HOW TO COMPLETE THIS TASK
Return each line of the entries that holds the string "https".

RECORDS SUPPLIED
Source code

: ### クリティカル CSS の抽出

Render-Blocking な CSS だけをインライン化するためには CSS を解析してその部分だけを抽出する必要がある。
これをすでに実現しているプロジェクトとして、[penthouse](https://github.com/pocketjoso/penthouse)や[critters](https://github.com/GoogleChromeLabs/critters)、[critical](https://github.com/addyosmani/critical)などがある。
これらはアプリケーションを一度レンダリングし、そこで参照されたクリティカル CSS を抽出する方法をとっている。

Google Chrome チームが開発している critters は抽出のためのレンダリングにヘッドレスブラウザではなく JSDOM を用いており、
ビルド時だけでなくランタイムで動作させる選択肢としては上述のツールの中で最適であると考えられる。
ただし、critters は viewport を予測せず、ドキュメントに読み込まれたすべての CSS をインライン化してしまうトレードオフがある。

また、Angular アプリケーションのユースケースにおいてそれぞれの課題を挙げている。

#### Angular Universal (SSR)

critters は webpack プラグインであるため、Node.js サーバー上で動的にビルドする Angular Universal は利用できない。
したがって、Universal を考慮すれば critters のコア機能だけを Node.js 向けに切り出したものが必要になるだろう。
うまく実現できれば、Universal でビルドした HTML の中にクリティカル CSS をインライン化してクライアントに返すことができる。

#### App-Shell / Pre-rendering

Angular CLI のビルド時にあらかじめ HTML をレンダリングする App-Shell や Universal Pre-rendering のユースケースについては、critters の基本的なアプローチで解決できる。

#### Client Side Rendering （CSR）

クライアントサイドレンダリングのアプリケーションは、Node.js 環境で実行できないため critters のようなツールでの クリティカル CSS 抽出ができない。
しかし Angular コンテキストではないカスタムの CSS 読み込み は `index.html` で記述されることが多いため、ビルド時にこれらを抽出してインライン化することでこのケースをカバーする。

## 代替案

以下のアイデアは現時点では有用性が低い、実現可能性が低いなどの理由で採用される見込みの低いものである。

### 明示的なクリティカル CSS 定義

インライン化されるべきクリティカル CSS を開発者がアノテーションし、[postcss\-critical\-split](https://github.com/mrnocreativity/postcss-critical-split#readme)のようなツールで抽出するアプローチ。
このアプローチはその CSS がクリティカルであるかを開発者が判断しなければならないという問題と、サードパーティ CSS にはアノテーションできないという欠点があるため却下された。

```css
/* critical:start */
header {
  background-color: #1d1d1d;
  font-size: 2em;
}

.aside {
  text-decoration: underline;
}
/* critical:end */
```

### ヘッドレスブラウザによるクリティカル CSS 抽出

RESULT OF THE TASK
これをすでに実現しているプロジェクトとして、[penthouse](https://github.com/pocketjoso/penthouse)や[critters](https://github.com/GoogleChromeLabs/critters)、[critical](https://github.com/addyosmani/critical)などがある。
インライン化されるべきクリティカル CSS を開発者がアノテーションし、[postcss\-critical\-split](https://github.com/mrnocreativity/postcss-critical-split#readme)のようなツールで抽出するアプローチ。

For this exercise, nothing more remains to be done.